Women in China who are exposed to pollution from cookstoves and highways face a greater risk of high blood pressure, researchers said Monday.
The study published in the Proceedings of the National Academy of Sciences focused on the role of black carbon, which after carbon dioxide is the second leading human-caused emission driving climate change.
Black carbon comes from burning wood, coal and fossil fuels. About half of all Chinese households cook with coal and wood, the researchers said.
The study involved 280 women living in a rural area of northwestern Yunnan province, with an average age of 52. Eighteen percent were overweight and four percent were obese at the start of the survey.
The women wore portable air samplers that collected air particulate matter (PM) smaller than 2.5 micrometers, a size commonly associated with adverse health effects.
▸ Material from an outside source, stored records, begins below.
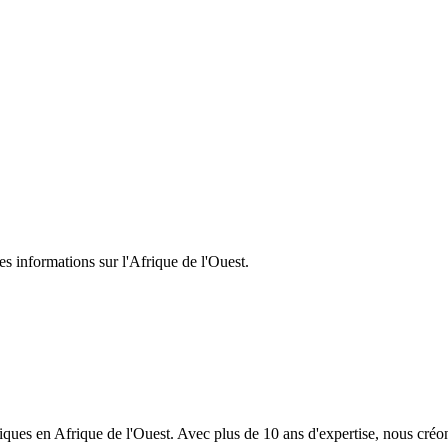
ca for over a decade. Dedicated to sharing authentic experiences and he
s informations sur l'Afrique de l'Ouest.
ques en Afrique de l'Ouest. Avec plus de 10 ans d'expertise, nous créo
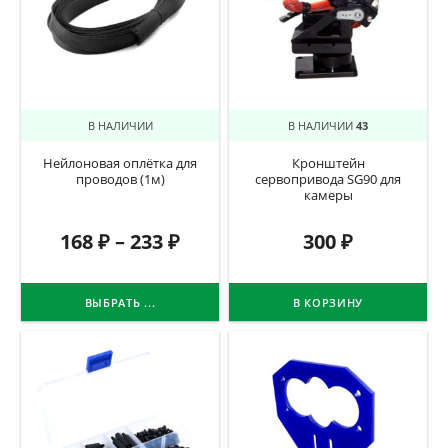
В НАЛИЧИИ
В НАЛИЧИИ
43
Нейлоновая оплётка для
Кронштейн
проводов (1м)
сервопривода SG90 для
камеры
168
₽
–
233
₽
300
₽
ВЫБРАТЬ ...
В КОРЗИНУ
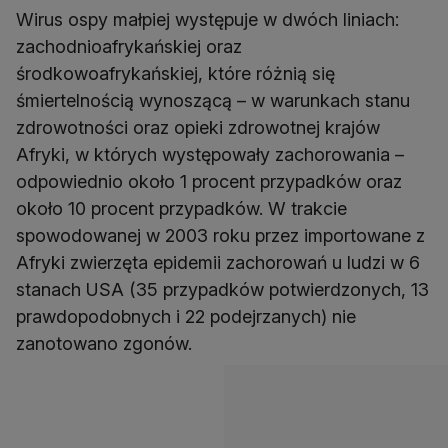
Wirus ospy małpiej występuje w dwóch liniach:
zachodnioafrykańskiej oraz
środkowoafrykańskiej, które różnią się
śmiertelnością wynoszącą – w warunkach stanu
zdrowotności oraz opieki zdrowotnej krajów
Afryki, w których występowały zachorowania –
odpowiednio około 1 procent przypadków oraz
około 10 procent przypadków. W trakcie
spowodowanej w 2003 roku przez importowane z
Afryki zwierzęta epidemii zachorowań u ludzi w 6
stanach USA (35 przypadków potwierdzonych, 13
prawdopodobnych i 22 podejrzanych) nie
zanotowano zgonów.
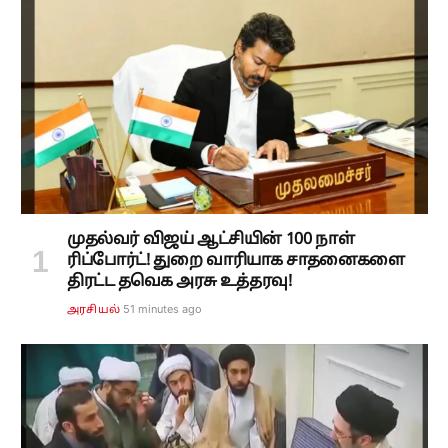
முதல்வர் விஜய் ஆட்சியின் 100 நாள்
ரிப்போர்ட்! துறை வாரியாக சாதனைகளை
திரட்ட தவெக அரசு உத்தரவு!
51 minutes ago
அரசியல்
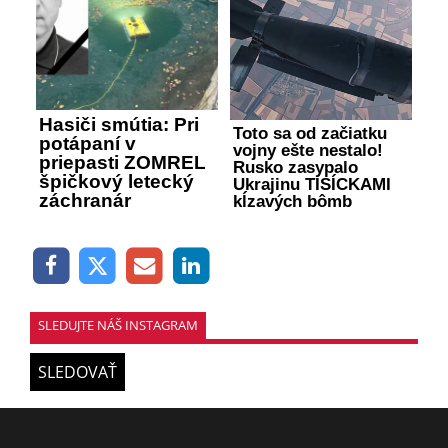
Hasiči smútia: Pri
Toto sa od začiatku
potápaní v
vojny ešte nestalo!
priepasti ZOMREL
Rusko zasypalo
špičkový letecký
Ukrajinu TISÍCKAMI
záchranár
kĺzavých bômb
SLEDUJTE NÁŠ INSTAGRAM
SLEDOVAŤ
Black carbon exposure was linked to higher blood pressure, a leading risk factor for heart disease.
"We found that exposure to black carbon pollutants had the largest impact on women's blood pressure, which directly impacts cardiovascular risk," said lead author Jill Baumgartner, an assistant professor at McGill University.
"In fact, black carbon's effect was twice that of particulate matter, the pollutant measured most often in health studies or evaluating cleaner cookstoves."
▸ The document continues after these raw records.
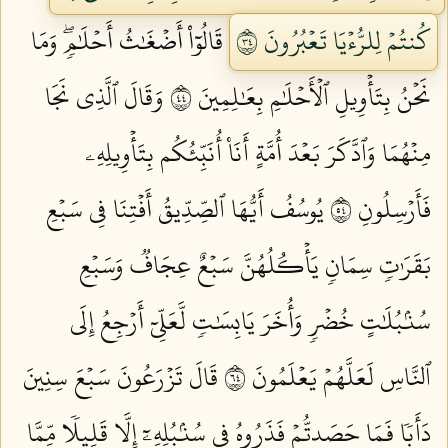
كُنتُمۡ لِلرُّءۡيَا تَعۡبُرُونَ ٤٣
قَالُوٓاْ أَضۡغَٰثُ أَحۡلَٰمٖۖ وَمَا
نَحۡنُ بِتَأۡوِيلِ ٱلۡأَحۡلَٰمِ بِعَٰلِمِينَ ٤٤
وَقَالَ ٱلَّذِي نَجَا
مِنۡهُمَا وَٱدَّكَرَ بَعۡدَ أُمَّةٍ أَنَا۠ أُنَبِّئُكُم بِتَأۡوِيلِهِۦ
فَأَرۡسِلُونِ ٤٥
يُوسُفُ أَيُّهَا ٱلصِّدِّيقُ أَفۡتِنَا فِي سَبۡعِ
بَقَرَٰتٖ سِمَانٖ يَأۡكُلُهُنَّ سَبۡعٌ عِجَافٞ وَسَبۡعِ
سُنۢبُلَٰتٍ خُضۡرٖ وَأُخَرَ يَابِسَٰتٖ لَّعَلِّيٓ أَرۡجِعُ إِلَى
ٱلنَّاسِ لَعَلَّهُمۡ يَعۡلَمُونَ ٤٦
قَالَ تَزۡرَعُونَ سَبۡعَ سِنِينَ
دَأَبٗا فَمَا حَصَدتُّمۡ فَذَرُوهُ فِي سُنۢبُلِهِۦٓ إِلَّا قَلِيلٗا مِّمَّا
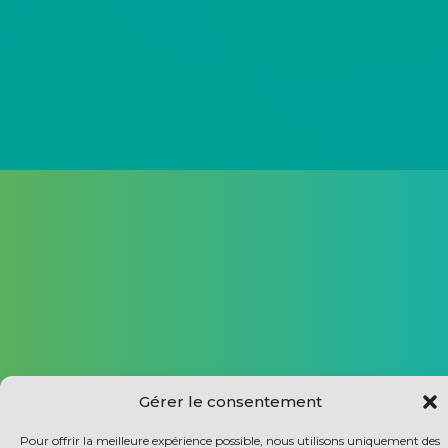
Gérer le consentement
Pour offrir la meilleure expérience possible, nous utilisons uniquement des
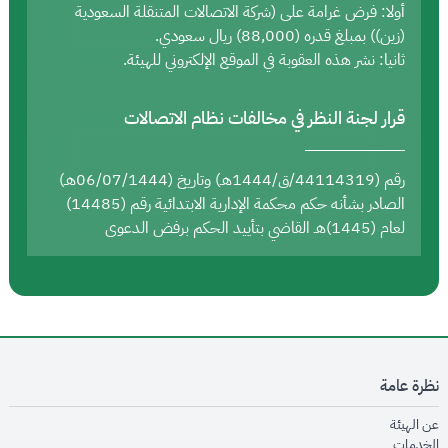
أولا: فرض غرامة على (شركة الاتصالات المتنقلة السعودية
(زين)) بمبلغ قدره (88,000) ريال سعودي.
ثانيا: نشر هذه العقوبة في الموقع الإلكتروني للهيئة.
قرار لجنة النظر في مخالفات نظام الاتصالات
رقم (44114319/ق/1444هـ) وتاريخ (06/07/1444هـ)
الصادر بشأنه حكم محكمة الإدارية الابتدائية رقم (14485)
لعام (1445)هـ القاضي بتأييد الحكم برفض الدعوى
نظرة عامة
opens in new window
عن الهيئة
opens in new window
الخدمات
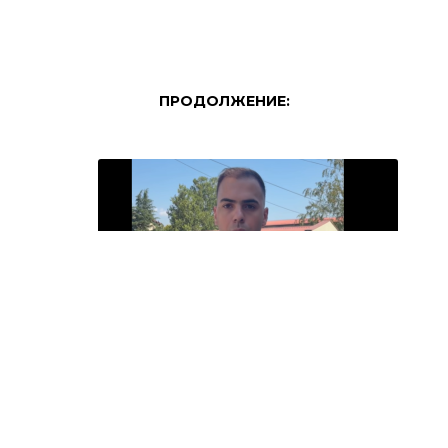
ПРОДОЛЖЕНИЕ:
СДСМ ОБВИНУВА ЗА ФИЗИЧКИ НАПАД
ВРЗ НИВНИ ЧЛЕНОВИ ВО НОВО СЕЛО И
БАРА ИСТРАГА!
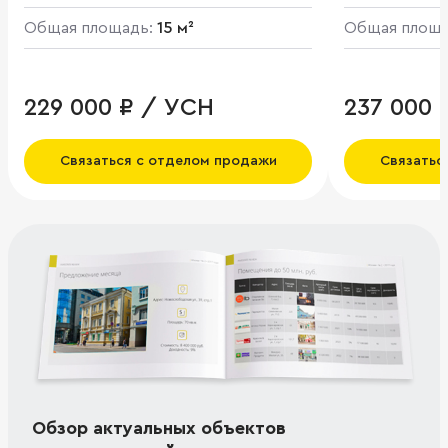
Общая площадь:
15 м²
Общая площ
229 000 ₽ / УСН
237 000 
Связаться с отделом продажи
Связатьс
Обзор актуальных объектов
Furthermore, living within about 200 meters (yards) of a highway was associated with a threefold higher systolic blood pressure -- the greater of the two numbers that measure blood pressure -- than women who lived further from a highway.
"We found an indication that the cardiovascular effect of black carbon from biomass smoke may be stronger if there is co-exposure to motor vehicle emissions," said the study.
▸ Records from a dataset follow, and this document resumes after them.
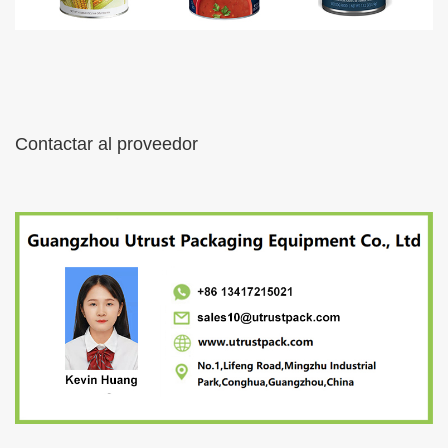
Contactar al proveedor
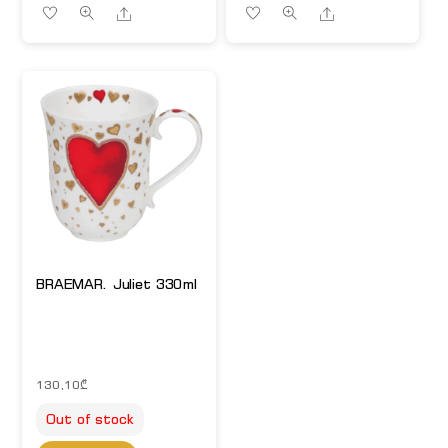
Share
Share
BRAEMAR. Juliet 330ml
130,10
₾
Out of stock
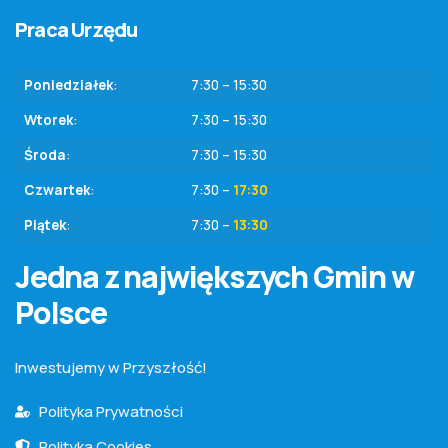
Praca Urzędu
Poniedziałek
:
7:30 – 15:30
Wtorek
:
7:30 – 15:30
Środa
:
7:30 – 15:30
Czwartek
:
7:30 –
17:30
Piątek
:
7:30 –
13:30
Jedna z największych Gmin w
Polsce
Inwestujemy w Przyszłość!
Polityka Prywatności
Polityka Cookies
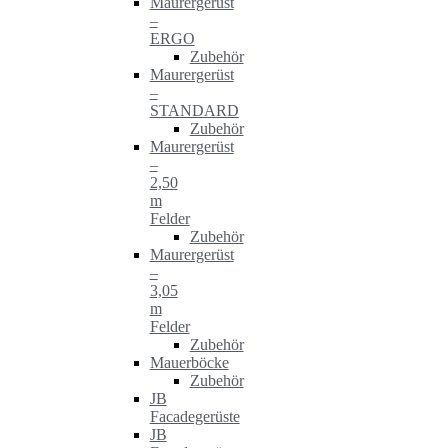
Maurergerüst
–
ERGO
Zubehör
Maurergerüst
–
STANDARD
Zubehör
Maurergerüst
–
2,50
m
Felder
Zubehör
Maurergerüst
–
3,05
m
Felder
Zubehör
Mauerböcke
Zubehör
JB
Facadegerüste
JB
Reducing such exposure "should lead to a reduction in the adverse health and climate impacts of air pollution."
Previous studies in Latin America have shown that when older women switched from traditional open fire cookstoves to less-polluting chimney stoves, their blood pressure decreased.
"We found that black carbon from wood smoke negatively affects cardiovascular health, and that the health effects of wood smoke are exacerbated by co-exposure to motor vehicle emissions," said Baumgartner.
"Policies that decrease combustion pollution by replacing inefficient wood stoves and reducing traffic pollution will likely benefit both climate and public health."